Notify routines handle critical interactions between the kernel of system activity and loaded drivers, for example, when a new process should be created to execute some task. A quick control transfer can happen when the driver has registered a specific callback function (PsSetCreateProcessNotifyRoutine).

Security tools often use these routines to collect data about the system, but attackers cannot simply remove them directly. That’s why they use existing drivers that interact with the kernel memory to bypass the OS protection.

BYOVD attack
How BYOVD gains kernel control

However, to identify whether the callback function is used by EDR products, BlackByte must calculate “the most likely driver from the callback address itself.” Sophos researchers discovered BlackByte has a procedure that fetches all base addresses and compares them to the callback function address.

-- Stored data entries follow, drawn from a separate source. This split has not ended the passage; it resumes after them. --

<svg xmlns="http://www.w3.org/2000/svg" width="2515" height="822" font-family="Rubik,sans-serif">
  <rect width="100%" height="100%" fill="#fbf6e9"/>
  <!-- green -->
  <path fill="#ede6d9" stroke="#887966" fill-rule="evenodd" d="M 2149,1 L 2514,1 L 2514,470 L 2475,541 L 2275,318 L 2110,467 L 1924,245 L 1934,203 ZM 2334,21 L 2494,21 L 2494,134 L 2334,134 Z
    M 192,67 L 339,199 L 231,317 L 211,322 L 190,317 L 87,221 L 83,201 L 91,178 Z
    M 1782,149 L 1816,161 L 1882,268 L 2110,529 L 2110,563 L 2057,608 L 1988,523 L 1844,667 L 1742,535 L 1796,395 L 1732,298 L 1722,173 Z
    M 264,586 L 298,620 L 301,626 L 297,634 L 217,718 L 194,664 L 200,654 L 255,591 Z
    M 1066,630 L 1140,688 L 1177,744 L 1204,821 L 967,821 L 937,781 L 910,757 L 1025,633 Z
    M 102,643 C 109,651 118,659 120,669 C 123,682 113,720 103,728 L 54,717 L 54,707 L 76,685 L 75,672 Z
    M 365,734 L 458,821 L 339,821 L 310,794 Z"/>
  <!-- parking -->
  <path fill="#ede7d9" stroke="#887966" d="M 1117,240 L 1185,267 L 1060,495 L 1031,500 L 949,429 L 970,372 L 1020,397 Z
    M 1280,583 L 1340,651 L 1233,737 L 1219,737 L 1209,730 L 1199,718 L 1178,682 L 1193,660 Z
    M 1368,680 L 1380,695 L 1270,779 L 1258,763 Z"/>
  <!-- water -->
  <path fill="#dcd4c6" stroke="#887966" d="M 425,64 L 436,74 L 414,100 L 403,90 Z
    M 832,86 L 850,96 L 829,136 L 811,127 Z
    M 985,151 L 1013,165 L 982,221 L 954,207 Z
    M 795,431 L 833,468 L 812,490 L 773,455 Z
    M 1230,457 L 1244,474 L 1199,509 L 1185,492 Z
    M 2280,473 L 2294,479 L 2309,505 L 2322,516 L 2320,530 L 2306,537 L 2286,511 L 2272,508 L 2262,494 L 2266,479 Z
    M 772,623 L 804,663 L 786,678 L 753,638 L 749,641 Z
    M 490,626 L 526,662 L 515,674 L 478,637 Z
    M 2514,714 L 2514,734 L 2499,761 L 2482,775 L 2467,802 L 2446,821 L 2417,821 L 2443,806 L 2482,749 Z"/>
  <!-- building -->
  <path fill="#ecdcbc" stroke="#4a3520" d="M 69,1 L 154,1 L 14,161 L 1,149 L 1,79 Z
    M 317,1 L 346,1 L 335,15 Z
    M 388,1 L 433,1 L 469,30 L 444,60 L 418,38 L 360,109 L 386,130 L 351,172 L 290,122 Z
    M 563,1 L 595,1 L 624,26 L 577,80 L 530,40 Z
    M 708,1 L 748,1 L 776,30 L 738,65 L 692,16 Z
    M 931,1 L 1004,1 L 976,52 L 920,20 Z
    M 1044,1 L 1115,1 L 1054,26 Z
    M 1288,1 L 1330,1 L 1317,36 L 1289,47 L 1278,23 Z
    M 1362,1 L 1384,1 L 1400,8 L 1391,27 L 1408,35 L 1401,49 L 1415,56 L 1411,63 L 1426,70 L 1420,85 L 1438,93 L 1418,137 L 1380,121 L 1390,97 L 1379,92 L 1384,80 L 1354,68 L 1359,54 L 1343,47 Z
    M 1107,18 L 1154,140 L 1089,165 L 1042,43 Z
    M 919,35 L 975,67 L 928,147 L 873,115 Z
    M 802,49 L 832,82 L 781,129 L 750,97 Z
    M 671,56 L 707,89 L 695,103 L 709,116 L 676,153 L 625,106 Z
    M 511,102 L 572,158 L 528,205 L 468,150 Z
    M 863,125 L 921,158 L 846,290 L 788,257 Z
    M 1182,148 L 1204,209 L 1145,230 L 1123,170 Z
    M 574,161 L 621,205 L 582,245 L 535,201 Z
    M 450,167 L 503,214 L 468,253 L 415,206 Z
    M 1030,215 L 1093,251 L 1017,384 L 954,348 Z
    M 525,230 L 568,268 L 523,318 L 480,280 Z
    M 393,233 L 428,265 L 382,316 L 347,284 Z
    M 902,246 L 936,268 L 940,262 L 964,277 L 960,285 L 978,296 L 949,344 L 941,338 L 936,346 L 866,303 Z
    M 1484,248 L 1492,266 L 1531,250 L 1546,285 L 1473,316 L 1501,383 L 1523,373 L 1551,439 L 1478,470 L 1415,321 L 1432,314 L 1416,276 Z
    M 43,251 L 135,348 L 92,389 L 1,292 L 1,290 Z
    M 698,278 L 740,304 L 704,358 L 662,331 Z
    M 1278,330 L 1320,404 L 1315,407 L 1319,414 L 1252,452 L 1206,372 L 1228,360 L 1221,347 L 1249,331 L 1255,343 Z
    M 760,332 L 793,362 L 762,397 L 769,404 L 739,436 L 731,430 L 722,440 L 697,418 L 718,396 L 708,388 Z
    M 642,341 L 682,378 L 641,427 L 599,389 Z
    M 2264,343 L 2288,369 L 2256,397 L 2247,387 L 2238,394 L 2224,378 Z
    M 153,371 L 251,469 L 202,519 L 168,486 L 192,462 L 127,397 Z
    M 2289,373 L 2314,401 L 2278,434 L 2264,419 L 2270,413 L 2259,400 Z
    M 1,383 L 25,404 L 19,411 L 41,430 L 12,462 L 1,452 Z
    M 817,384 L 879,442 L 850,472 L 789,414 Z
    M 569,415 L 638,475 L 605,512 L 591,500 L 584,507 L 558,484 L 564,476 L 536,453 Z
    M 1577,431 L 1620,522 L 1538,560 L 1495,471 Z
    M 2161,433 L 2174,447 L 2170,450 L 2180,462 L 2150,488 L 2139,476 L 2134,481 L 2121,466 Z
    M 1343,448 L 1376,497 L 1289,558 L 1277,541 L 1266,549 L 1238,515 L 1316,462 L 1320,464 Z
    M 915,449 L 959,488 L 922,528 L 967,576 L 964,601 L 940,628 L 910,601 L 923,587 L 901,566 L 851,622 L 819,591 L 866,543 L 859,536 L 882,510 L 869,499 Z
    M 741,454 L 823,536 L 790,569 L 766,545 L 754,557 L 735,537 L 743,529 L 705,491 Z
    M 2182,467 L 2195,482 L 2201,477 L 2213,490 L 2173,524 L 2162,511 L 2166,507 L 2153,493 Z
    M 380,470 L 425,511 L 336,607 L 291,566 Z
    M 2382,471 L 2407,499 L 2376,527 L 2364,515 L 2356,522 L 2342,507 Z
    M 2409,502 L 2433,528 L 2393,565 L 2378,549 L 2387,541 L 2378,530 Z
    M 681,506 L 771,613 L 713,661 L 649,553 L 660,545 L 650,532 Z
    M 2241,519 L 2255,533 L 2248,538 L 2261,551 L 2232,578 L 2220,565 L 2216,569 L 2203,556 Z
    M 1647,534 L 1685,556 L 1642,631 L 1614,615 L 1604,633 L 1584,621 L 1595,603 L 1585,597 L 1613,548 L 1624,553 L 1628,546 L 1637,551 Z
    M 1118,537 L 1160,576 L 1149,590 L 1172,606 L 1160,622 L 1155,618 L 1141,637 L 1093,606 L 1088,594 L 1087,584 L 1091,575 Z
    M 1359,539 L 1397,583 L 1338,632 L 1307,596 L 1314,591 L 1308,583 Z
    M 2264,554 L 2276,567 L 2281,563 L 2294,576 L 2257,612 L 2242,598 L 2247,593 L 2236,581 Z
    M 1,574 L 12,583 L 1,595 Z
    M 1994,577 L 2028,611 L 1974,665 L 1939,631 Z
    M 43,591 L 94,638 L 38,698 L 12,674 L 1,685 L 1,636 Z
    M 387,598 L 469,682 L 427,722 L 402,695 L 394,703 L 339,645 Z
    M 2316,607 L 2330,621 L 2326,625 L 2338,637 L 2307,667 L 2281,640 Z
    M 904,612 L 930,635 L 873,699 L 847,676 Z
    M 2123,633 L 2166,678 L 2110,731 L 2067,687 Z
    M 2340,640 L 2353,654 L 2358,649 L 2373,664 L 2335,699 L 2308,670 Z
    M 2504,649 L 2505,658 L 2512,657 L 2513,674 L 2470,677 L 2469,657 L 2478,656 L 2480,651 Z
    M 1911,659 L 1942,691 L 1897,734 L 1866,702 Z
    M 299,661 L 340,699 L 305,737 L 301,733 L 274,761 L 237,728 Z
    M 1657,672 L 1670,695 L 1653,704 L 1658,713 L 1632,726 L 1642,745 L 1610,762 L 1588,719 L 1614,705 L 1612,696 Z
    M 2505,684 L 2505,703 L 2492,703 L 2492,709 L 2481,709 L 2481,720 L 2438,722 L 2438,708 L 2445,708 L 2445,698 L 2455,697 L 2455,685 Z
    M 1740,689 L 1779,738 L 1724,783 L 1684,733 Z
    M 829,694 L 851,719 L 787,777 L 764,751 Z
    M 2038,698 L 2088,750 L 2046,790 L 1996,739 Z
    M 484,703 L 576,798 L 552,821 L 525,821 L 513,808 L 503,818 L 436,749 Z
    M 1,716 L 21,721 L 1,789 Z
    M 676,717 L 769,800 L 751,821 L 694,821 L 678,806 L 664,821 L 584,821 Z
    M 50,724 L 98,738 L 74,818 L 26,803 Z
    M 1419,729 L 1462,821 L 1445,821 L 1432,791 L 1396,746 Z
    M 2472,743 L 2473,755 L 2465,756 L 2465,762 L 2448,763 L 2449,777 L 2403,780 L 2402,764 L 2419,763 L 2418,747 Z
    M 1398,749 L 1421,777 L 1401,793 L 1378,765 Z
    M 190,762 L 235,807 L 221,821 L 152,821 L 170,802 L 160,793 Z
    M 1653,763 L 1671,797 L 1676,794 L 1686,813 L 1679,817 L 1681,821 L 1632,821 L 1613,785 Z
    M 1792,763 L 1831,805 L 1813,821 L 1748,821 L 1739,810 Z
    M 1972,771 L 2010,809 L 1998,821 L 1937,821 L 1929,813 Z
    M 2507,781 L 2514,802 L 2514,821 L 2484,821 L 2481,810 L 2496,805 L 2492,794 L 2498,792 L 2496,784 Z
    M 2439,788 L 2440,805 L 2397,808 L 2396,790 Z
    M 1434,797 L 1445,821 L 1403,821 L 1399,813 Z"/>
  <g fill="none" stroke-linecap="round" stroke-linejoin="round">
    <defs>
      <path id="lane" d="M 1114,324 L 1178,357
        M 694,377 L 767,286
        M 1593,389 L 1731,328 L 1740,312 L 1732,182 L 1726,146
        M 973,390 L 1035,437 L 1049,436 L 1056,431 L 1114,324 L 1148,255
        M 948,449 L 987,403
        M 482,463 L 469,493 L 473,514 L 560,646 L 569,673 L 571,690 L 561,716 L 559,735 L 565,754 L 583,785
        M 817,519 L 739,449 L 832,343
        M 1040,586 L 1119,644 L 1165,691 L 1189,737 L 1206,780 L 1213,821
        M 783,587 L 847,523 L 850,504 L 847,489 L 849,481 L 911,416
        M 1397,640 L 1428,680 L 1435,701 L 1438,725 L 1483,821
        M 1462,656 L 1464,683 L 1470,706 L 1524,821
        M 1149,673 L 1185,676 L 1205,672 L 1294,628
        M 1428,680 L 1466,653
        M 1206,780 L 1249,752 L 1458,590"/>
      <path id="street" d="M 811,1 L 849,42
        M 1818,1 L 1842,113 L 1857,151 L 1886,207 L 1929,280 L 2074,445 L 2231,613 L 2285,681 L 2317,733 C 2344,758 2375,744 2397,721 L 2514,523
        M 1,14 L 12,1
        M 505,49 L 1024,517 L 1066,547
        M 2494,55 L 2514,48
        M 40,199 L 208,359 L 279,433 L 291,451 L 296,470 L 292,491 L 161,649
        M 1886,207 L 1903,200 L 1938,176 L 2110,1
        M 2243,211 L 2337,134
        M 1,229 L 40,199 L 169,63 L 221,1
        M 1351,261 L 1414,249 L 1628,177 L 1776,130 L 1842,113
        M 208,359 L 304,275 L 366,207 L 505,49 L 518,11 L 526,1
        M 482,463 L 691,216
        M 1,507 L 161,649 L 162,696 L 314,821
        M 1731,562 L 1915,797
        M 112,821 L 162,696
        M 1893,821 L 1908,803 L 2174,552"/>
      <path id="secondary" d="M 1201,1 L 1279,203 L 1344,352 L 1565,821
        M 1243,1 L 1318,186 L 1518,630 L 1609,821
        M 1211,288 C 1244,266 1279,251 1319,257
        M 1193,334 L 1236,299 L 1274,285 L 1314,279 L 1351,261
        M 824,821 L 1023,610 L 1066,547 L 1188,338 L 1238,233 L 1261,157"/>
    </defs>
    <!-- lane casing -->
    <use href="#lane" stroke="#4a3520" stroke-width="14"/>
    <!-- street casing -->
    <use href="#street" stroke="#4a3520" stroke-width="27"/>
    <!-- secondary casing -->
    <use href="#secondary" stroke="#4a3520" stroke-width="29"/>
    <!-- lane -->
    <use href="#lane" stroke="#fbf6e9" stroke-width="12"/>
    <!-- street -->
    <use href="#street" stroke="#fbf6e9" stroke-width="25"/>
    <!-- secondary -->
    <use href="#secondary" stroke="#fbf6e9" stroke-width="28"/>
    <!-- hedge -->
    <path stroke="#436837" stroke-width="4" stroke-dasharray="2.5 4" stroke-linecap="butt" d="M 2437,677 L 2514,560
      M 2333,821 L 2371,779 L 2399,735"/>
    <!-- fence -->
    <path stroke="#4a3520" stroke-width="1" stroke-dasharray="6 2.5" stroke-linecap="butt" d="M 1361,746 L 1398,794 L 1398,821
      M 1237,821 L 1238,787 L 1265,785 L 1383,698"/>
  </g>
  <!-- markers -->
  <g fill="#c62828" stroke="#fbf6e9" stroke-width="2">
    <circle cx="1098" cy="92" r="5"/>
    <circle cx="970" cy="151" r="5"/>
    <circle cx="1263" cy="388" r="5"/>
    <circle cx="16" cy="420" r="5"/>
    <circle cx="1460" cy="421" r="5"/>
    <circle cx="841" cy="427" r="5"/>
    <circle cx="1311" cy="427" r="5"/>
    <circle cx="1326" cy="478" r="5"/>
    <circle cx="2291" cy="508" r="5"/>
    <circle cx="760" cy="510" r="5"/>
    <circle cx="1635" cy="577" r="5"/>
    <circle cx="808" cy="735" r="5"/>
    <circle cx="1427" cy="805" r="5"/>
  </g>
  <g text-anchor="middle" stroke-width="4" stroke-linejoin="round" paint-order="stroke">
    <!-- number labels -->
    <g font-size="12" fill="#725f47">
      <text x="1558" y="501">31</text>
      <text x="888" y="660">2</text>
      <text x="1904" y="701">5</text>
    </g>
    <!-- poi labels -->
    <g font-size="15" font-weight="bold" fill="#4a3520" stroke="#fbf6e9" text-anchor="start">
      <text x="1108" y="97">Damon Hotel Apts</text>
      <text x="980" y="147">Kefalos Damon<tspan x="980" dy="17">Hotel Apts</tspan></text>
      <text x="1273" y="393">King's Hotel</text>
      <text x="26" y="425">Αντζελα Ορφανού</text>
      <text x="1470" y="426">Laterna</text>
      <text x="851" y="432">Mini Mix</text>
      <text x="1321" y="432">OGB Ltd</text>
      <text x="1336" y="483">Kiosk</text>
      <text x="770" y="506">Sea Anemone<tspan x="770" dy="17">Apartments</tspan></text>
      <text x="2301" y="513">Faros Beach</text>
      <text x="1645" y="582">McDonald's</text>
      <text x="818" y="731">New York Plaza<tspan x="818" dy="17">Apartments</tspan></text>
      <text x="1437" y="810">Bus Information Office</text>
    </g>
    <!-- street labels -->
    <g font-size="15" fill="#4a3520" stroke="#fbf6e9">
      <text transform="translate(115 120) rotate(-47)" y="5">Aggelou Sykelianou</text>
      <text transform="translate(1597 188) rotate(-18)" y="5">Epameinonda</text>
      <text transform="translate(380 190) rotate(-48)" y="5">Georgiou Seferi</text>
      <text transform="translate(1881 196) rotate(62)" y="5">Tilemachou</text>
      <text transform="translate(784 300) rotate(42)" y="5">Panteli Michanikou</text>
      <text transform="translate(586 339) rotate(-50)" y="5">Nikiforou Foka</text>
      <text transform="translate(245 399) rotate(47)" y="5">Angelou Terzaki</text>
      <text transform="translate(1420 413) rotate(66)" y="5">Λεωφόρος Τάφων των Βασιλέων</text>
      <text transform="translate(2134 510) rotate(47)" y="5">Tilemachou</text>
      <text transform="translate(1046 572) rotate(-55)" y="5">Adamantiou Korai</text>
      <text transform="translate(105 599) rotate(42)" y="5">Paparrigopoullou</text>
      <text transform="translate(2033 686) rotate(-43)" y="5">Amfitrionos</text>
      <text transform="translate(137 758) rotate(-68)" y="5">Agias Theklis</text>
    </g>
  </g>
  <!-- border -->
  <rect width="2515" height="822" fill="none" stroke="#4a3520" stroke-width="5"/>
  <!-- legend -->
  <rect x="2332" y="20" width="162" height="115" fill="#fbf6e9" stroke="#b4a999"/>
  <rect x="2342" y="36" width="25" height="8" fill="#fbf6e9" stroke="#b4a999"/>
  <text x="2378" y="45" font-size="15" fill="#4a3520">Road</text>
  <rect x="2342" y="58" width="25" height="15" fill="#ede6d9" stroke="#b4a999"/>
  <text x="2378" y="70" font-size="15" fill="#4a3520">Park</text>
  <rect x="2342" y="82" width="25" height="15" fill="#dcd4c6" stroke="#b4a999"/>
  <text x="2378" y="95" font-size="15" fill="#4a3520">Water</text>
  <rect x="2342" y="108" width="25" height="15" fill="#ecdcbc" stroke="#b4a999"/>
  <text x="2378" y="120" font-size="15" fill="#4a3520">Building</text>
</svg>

The base address with the “smallest delta to the callback function” is selected and passed to GetDeviceDriverBaseNameW to retrieve the name of the driver. Then the name is compared to a list of more than 1,000 driver names. If there’s a positive match, the callback will be removed by overwriting its memory container with zeros.

“The evasion technique supports disabling a whopping list of over 1,000 drivers on which security products rely to provide protection,” the Sophos researchers wrote.

How to Mitigate BYOVD Attacks

Sophos researchers listed Indicators of Compromise (IoCs) here and recommended keeping up with vulnerability announcements to maintain a blocklist of actively exploited drivers.

Listing and monitoring all drivers installed is strongly recommended, and, of course, the system must be updated to patch known security flaws.

Any vulnerability that allows reading and writing in kernel memory should be addressed as soon as possible.

It should be noted that BlackByte has included additional measures to evade detection. For example, it tries to hide itself from debugging processes or even stops if the debugger is on, such as by using the IsDebuggerPresent API.

It also looks into the system to find DLLs used by popular antivirus software like Avast or Comodo Internet Security, and stop those processes before it gets flagged.